◆ TEXT FOR ANALYSIS:
________

Dedication
So, I know I just skipped one day of school, which was Saturday, but seriously, I've never felt better. (:
Thurday was aight, really. Big shocker; Chemistry wasn't a jakass on thurday. I actually understood almost everything Mr.A was saying... and, without criticising him in my head and killing him over and over again. I even had 4 periods of Chem that day, compared to the usual 2 periods. That's cos our malay teacher's on holiday, and our subsitute didnt show up. Which was kinda great. Cos, honestly, I can't stop feeling uncomfortable around her, ever since last year. Or more, ever since I started failing her class, and then miraculously getting an A for PMB. Someone didnt understand my surprise and joy at that time upon receiving my results, and basically asked me to shut my mouth up, when I went on and on about it and wtf wtf wtf-ing. Well, well. I realised a while back, that that's cos she wasn't the one i cried in front of.

________

◆ INFORMATION SUPPLIED:
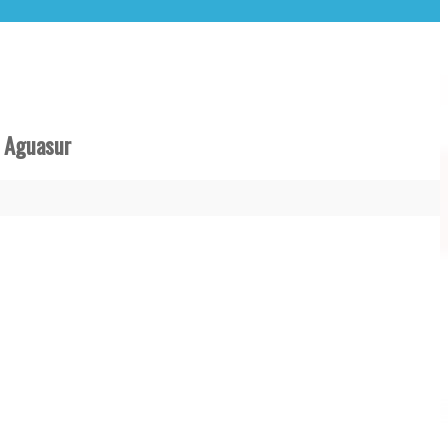
e Aguasur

________

◆ INSTRUCTION:
Answer these questions about the school-day post:
1. Which day of school did the writer skip?
2. How many Chemistry periods did the writer have on Thursday?
3. What grade did the writer receive for PMB?

◆ RESULT:
1. Saturday
2. Four
3. An A